• **Document text**
Canonical Domains, HTTPS, and Sundry Malarkey of a Geek Nature

We’re doing some work for The Yorkshire Linen Company. (normally I wouldn’t be so crass as to mention their name, but I have a special reason for doing so that I’ll get round to in a minute). Because we’re clever, we’ve found an unusual technical side-effect of their website set-up that is harming their Google rankings. It’s an illustration of unintended consequences but also a textbook case of measures you can take to protect your website revenues from the capriciousness of Google’s algorithms. It also shows why you need ongoing specialist support to capture and fix the kind of problems that frankly many web companies couldn’t even explain (hint hint!).

The problem started in an unexpected way: the taking of online orders. Normally, if you sign up to an online payment provider such as Protx or Worldpay the actual taking of credit card details happens on their server rather than yours.

If you’re watching carefully next time you’re buying something online, you might notice that the last steps of your purchase take place on https://www.protx.com, rather than http://www.mikesgreatshoes.com where you started out buying your patent leather fetish shoes. The reasons for this are boring and technical but crucially relate to the security of your transaction.

Increasingly, these payment providers are offering you the opportunity to carry out the payments on your own server. However, to do this you need a secure certificate. This sounds like a piece of paper, but is actually a digital certificate that demonstrates that your server scrambles up any data it holds in such a way that prevents anyone from hacking in and getting your credit card details. It also comes with a ’paper trail’ that means that any fraud that does occur can be traced back somewhere. When you see a website address beginning with HTTPS, that means it is on a secure server.

All boring and abstract enough, until this latter method was enacted on Yorkshire Linen. Rather unexpectedly, this gave Google the opportunity to index the pages of the site on both the HTTP and HTTPS version of the site. So the duvet covers were normally available at http://www.yorkshirelinen.com/show-products/2/, but Google was able to access the same page alive and well at https://www.yorkshirelinen.com/show-products/2/. It’s like finding an identical twin of the main website.

And this gives Google a problem: which version of the page to keep in its index?

For Whatever Reason (and I personally can’t think of anything reasonable) Google busily went through more or less the entire website, added the secure version of every page to its index and removed the normal URL. Whoops!

• **Instructions for the task**
Write out the stretch of the post on canonical domains and HTTPS from "The problem started" through "of your transaction.", word for word. The rows have no connection to the post on canonical domains and HTTPS.

(Saved entries)
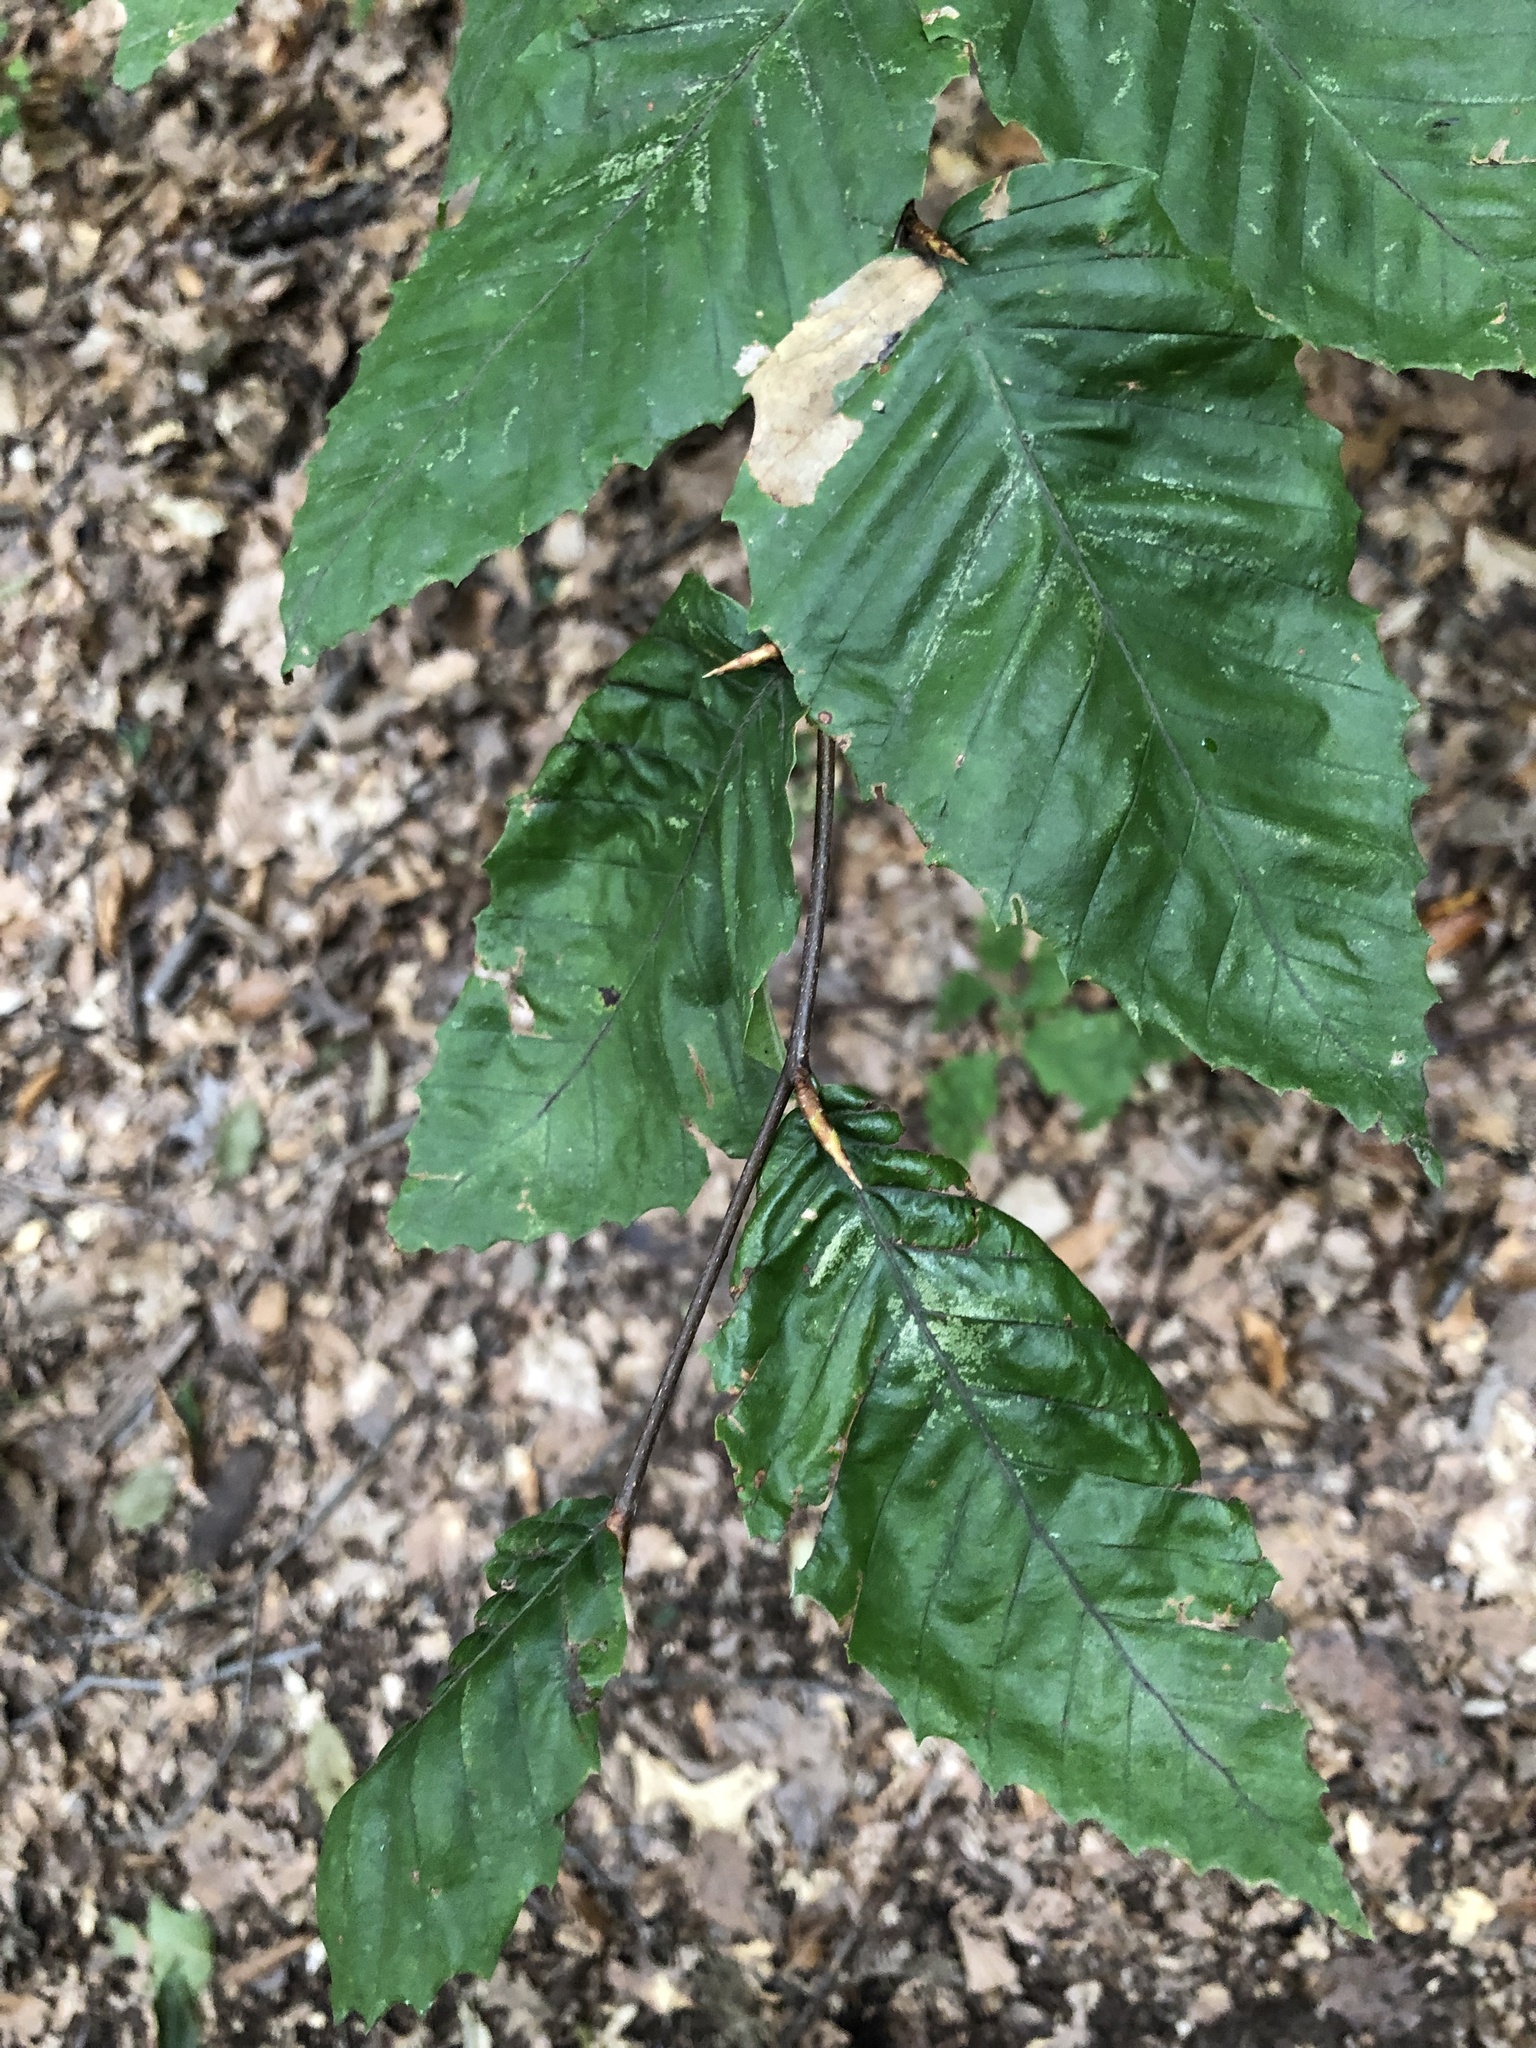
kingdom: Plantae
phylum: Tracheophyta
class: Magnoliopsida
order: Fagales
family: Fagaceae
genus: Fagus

---

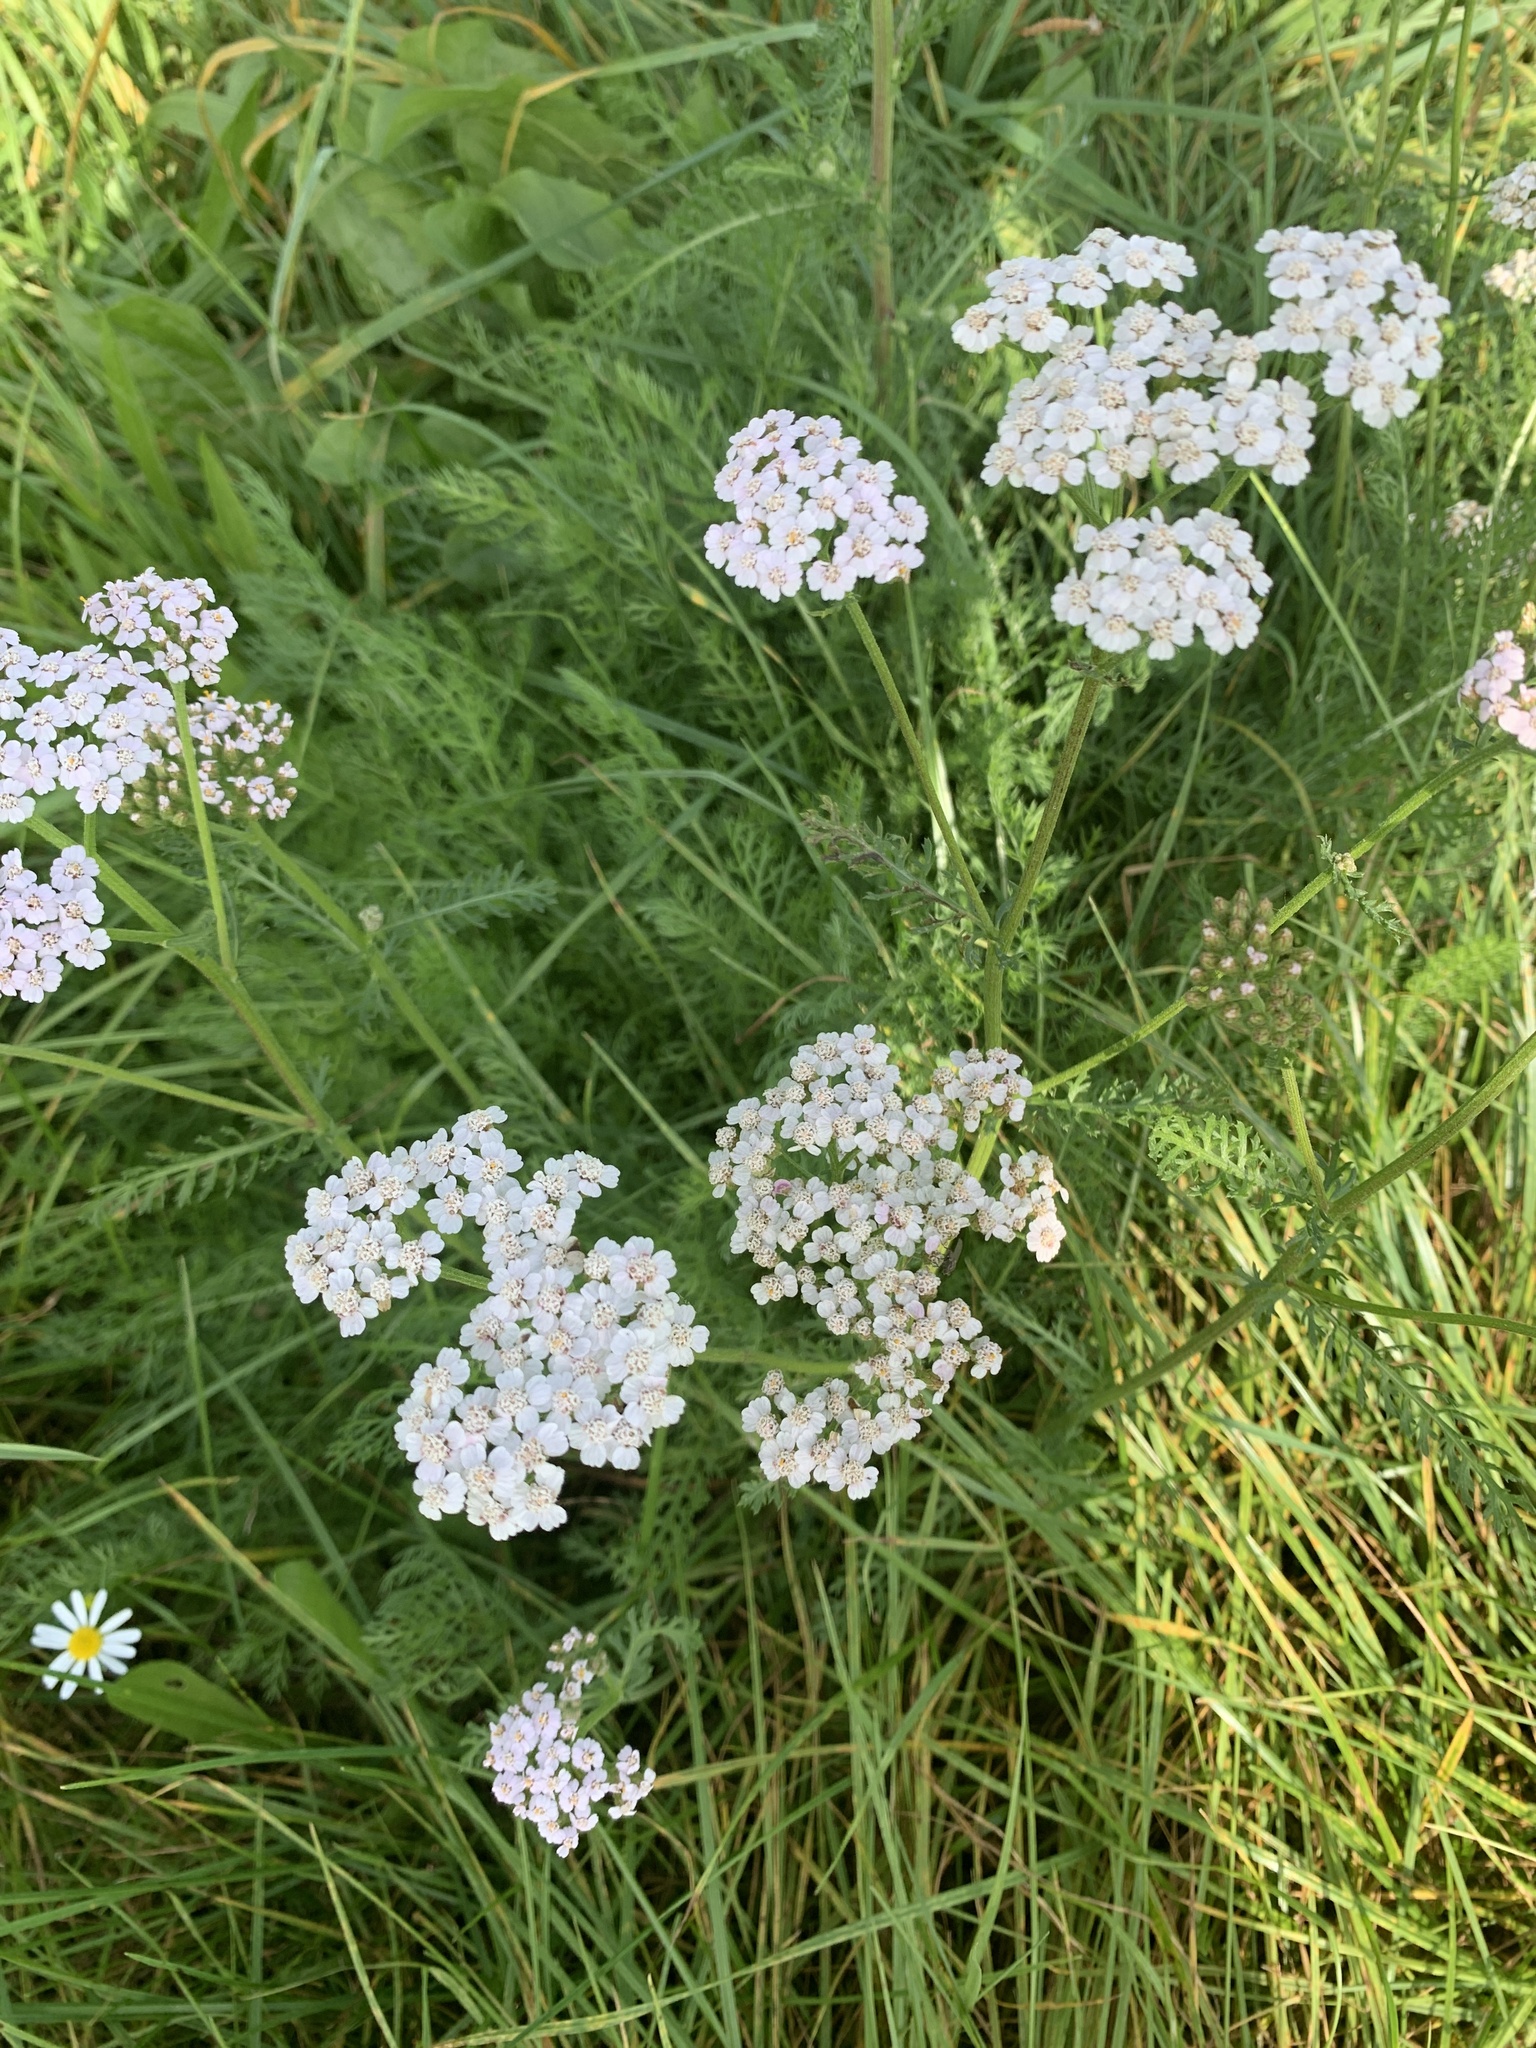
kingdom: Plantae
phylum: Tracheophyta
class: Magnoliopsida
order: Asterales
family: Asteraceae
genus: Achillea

==

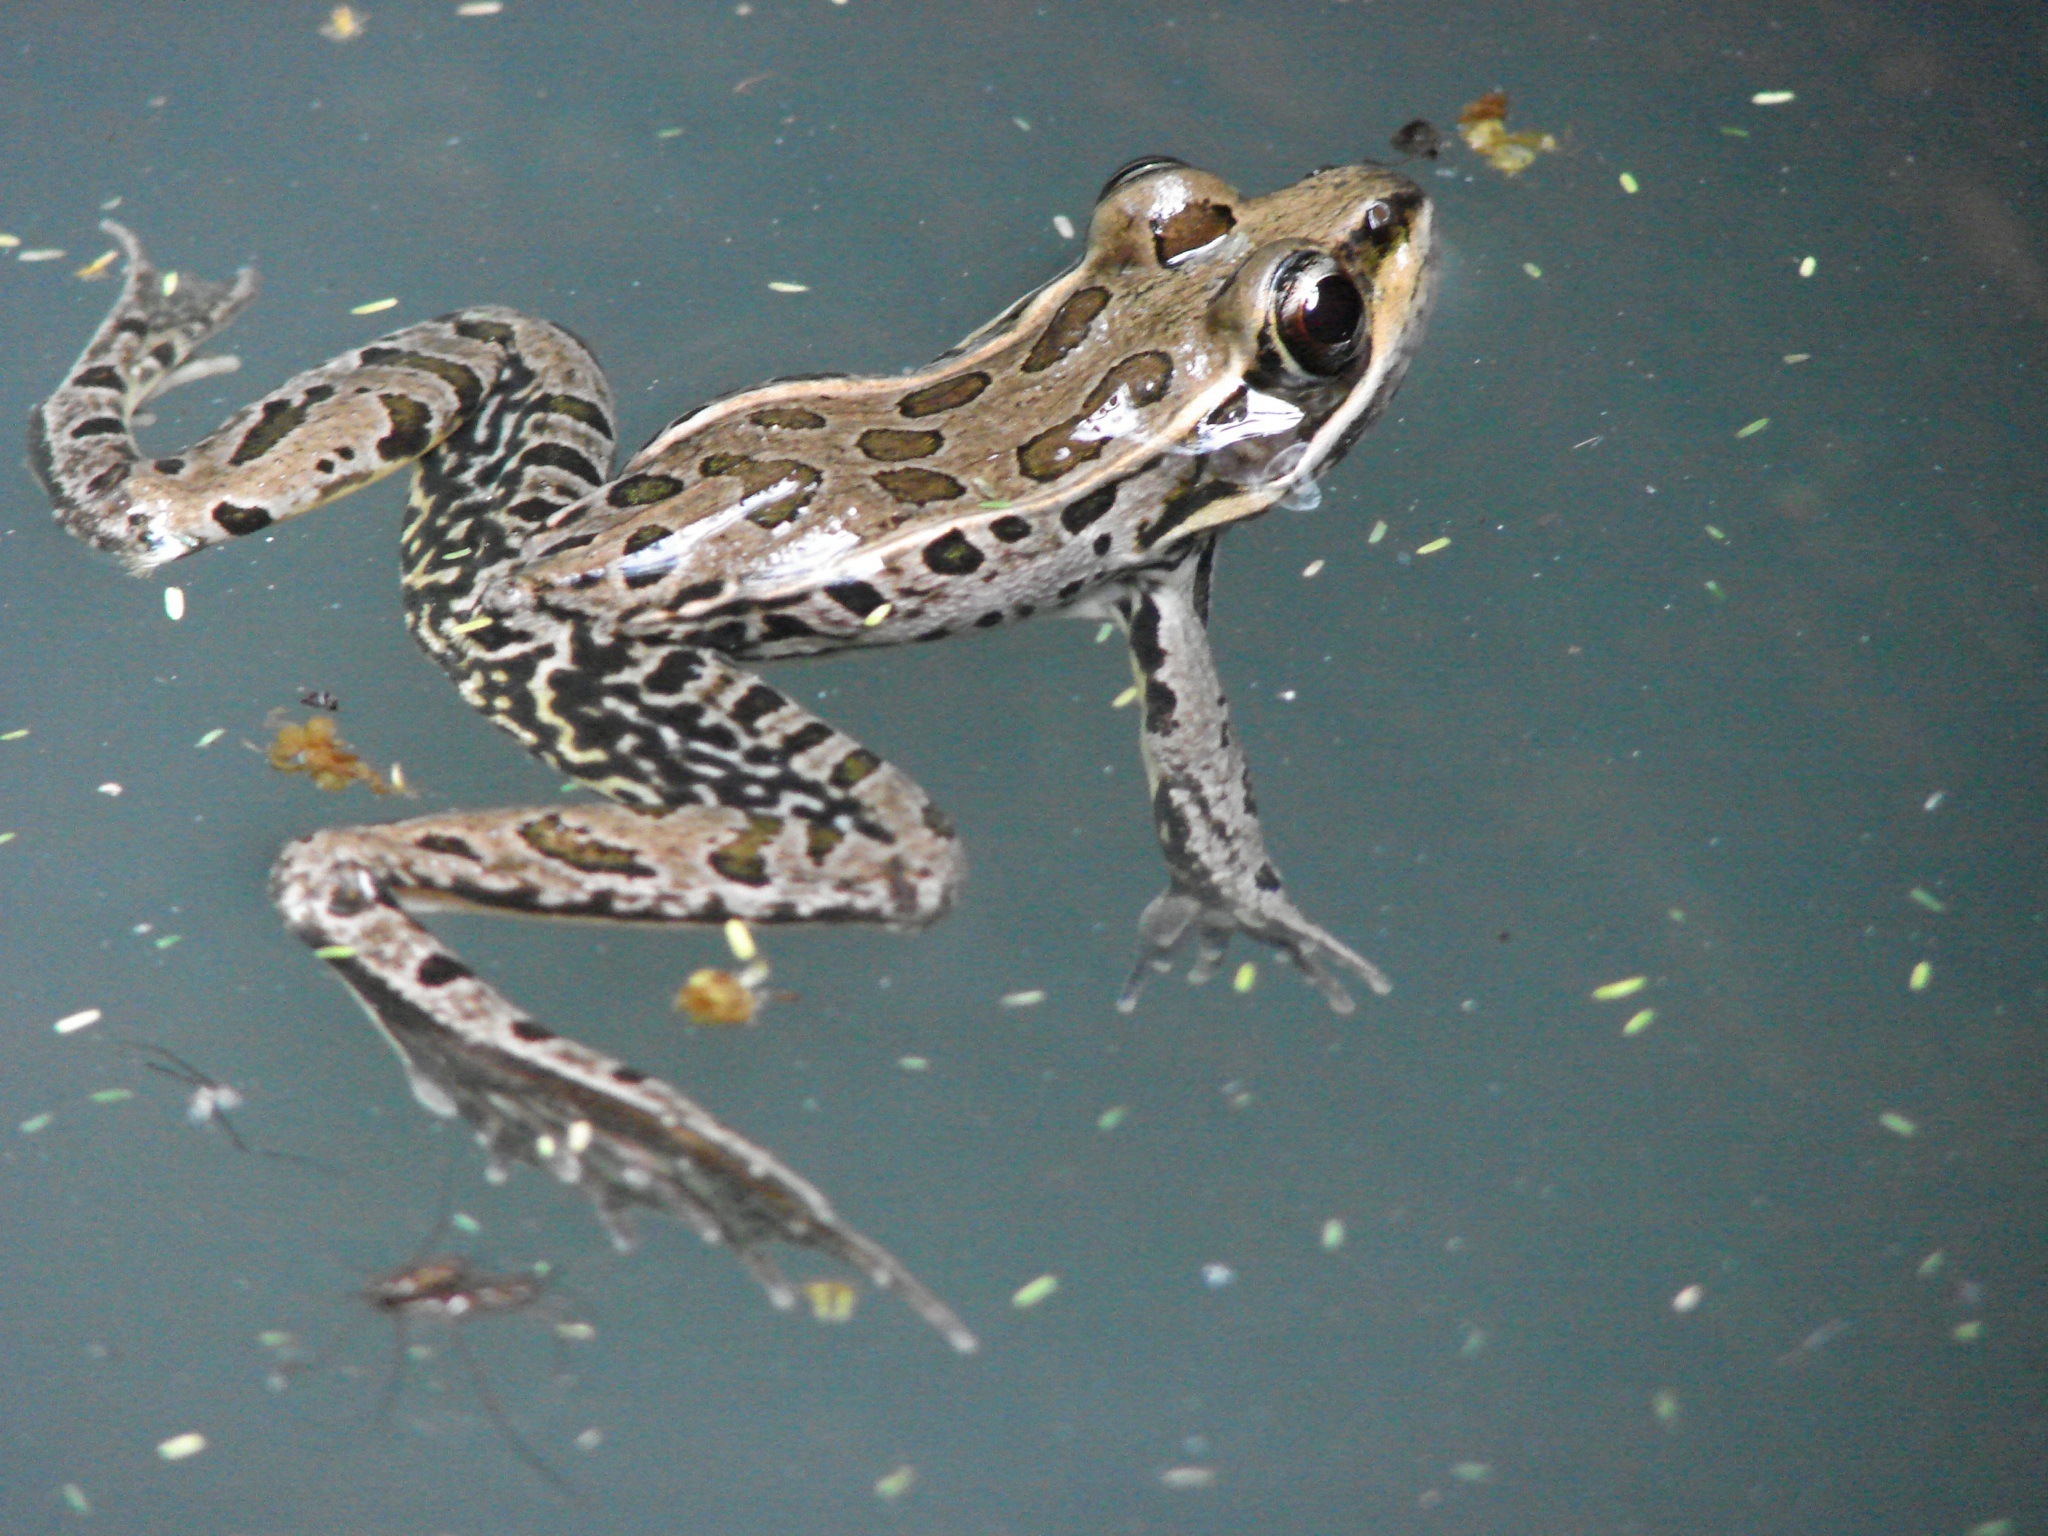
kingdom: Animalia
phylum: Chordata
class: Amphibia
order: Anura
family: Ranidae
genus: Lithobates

• **Output of the exercise**
The problem started in an unexpected way: the taking of online orders. Normally, if you sign up to an online payment provider such as Protx or Worldpay the actual taking of credit card details happens on their server rather than yours.

If you’re watching carefully next time you’re buying something online, you might notice that the last steps of your purchase take place on https://www.protx.com, rather than http://www.mikesgreatshoes.com where you started out buying your patent leather fetish shoes. The reasons for this are boring and technical but crucially relate to the security of your transaction.